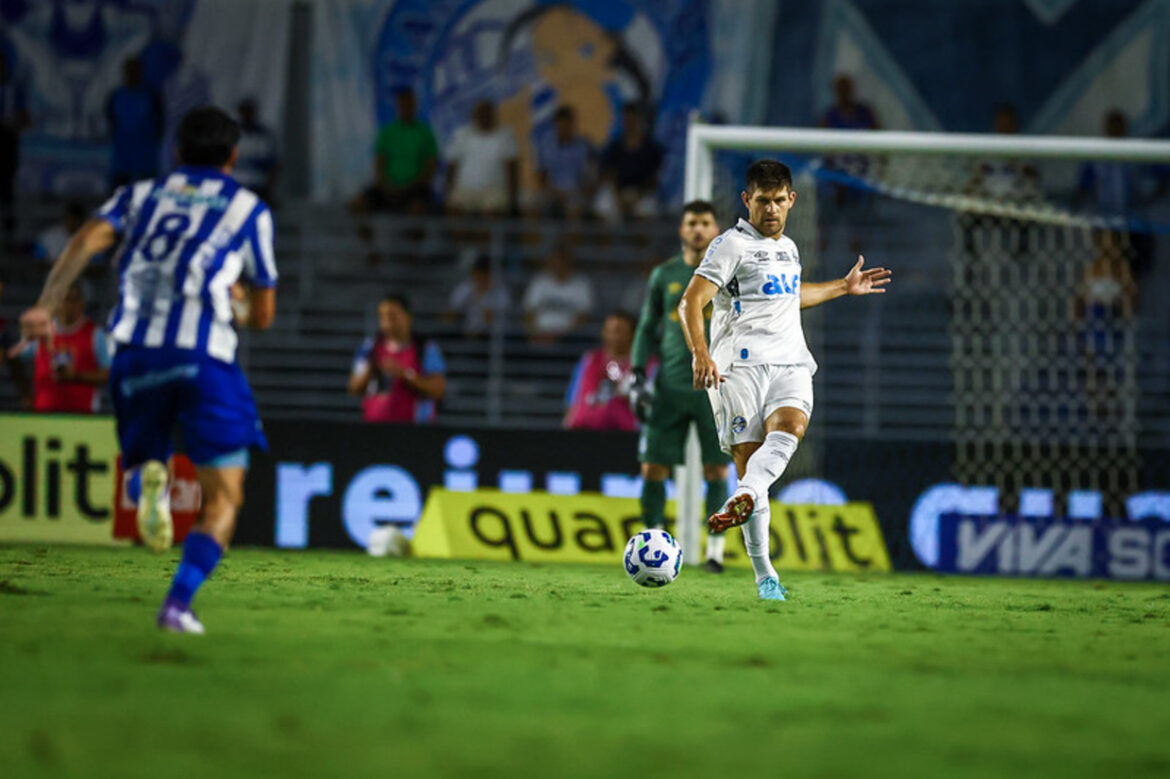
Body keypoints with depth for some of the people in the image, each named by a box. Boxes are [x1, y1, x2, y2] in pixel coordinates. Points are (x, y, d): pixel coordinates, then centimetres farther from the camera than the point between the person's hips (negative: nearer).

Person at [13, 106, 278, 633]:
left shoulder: (140, 195, 22)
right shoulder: (248, 208, 17)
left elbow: (89, 238, 1)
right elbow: (263, 314, 19)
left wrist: (45, 305, -8)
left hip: (135, 351, 2)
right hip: (203, 353, -2)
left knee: (144, 457, 22)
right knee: (223, 499, 4)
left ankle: (148, 478, -16)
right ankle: (178, 602, -17)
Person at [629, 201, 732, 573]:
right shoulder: (665, 275, 10)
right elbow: (647, 329, 15)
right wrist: (638, 377, 5)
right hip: (671, 385, 2)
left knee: (716, 469, -4)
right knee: (652, 468, -3)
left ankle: (715, 550, 3)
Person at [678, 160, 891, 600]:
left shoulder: (788, 248, 24)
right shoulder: (732, 245, 1)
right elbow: (690, 303, -8)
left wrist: (844, 288, 47)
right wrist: (701, 354, -23)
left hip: (790, 362, 5)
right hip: (741, 365, -5)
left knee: (788, 429, -27)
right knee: (749, 455, -11)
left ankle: (743, 499, -50)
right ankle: (764, 575, -10)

Task
Rewrite all the records above, switching every "Person at" to "Subject at" and leaving everything else unchanged. Leave the pictures out of your answer.

Exercise result
Body keypoints with depth for some of the people in the image, each named by a box. Boxes are [x1, y1, x2, y2] in pixel coordinates. Points are (x, y, d): pixel coordinates, then centimetres farther from the camera than the point between the person's hips (negative: nearer).

Subject at [13, 106, 278, 633]:
left shoulder: (140, 195, 22)
right shoulder: (248, 208, 17)
left elbow: (89, 238, 1)
right elbow: (263, 314, 19)
left wrist: (45, 305, -8)
left hip: (135, 351, 2)
right hip: (203, 353, -2)
left knee: (144, 457, 22)
right knee: (223, 499, 4)
left ankle: (148, 478, -16)
right ankle: (178, 602, -17)
Subject at [629, 201, 732, 573]:
right shoulder: (665, 275, 10)
right elbow: (647, 329, 15)
right wrist: (638, 377, 5)
right hip: (671, 385, 2)
left knee: (716, 469, -4)
right knee: (652, 468, -3)
left ankle: (715, 550, 3)
Subject at [678, 160, 891, 600]:
left shoulder: (788, 248, 24)
right shoulder: (732, 245, 1)
right elbow: (690, 303, -8)
left wrist: (844, 288, 47)
right wrist: (701, 354, -23)
left hip: (790, 362, 5)
right hip: (741, 365, -5)
left knee: (788, 429, -27)
right knee: (749, 455, -11)
left ankle: (743, 499, -50)
right ankle: (764, 575, -10)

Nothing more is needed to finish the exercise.